La tâche.
Renvoie toutes les lignes des entrées ci-dessous où figure la chaîne « open », en tenant compte de la casse.

══════

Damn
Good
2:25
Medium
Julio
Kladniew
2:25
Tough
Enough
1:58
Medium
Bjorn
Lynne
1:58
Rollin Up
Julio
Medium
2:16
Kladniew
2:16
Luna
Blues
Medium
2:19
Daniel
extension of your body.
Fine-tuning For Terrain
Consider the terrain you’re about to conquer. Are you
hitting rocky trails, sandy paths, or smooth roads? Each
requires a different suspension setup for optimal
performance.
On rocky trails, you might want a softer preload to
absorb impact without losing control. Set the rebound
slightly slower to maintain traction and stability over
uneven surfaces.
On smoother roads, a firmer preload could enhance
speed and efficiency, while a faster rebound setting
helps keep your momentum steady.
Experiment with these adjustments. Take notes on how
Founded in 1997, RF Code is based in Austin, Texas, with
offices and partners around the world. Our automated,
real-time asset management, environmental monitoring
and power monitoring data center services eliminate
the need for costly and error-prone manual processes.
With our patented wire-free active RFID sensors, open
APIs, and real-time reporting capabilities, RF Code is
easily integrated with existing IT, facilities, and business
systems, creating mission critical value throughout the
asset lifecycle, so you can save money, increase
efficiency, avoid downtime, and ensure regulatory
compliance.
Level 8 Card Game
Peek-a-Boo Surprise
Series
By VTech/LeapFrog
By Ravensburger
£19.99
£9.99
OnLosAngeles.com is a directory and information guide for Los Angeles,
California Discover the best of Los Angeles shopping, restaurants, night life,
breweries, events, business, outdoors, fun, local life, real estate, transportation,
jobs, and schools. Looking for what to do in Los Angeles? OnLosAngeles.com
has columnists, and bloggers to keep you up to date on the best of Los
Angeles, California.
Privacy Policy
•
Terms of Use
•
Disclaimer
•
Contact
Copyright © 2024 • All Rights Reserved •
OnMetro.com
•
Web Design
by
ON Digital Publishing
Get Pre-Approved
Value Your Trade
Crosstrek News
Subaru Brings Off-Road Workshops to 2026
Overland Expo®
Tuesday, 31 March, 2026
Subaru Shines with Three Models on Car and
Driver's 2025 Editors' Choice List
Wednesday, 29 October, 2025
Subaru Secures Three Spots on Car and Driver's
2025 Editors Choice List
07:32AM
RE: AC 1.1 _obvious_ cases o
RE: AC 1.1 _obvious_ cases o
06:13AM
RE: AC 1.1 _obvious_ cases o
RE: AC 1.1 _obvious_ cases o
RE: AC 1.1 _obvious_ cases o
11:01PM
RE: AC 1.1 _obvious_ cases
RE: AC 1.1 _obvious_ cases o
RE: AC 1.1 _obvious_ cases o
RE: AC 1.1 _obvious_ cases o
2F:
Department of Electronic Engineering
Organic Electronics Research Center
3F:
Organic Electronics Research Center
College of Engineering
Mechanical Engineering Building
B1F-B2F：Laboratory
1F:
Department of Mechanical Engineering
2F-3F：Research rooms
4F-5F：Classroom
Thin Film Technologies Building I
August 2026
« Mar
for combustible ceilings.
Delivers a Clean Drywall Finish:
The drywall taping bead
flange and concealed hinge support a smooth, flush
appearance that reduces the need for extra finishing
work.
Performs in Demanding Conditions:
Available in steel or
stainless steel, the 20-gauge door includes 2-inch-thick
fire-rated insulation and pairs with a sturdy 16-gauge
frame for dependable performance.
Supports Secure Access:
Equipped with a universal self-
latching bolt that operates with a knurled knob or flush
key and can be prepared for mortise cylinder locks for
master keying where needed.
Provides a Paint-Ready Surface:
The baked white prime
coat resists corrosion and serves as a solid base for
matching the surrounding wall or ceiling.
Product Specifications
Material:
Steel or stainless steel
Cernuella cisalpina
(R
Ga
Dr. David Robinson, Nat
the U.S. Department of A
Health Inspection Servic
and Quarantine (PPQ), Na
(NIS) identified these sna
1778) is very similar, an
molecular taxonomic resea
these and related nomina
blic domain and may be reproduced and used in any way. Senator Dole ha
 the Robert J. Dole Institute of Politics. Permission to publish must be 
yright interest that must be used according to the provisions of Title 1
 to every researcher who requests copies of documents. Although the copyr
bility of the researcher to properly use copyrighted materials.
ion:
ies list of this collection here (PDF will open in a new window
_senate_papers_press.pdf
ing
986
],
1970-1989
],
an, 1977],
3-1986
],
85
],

══════

Résultat.
With our patented wire-free active RFID sensors, open
ies list of this collection here (PDF will open in a new window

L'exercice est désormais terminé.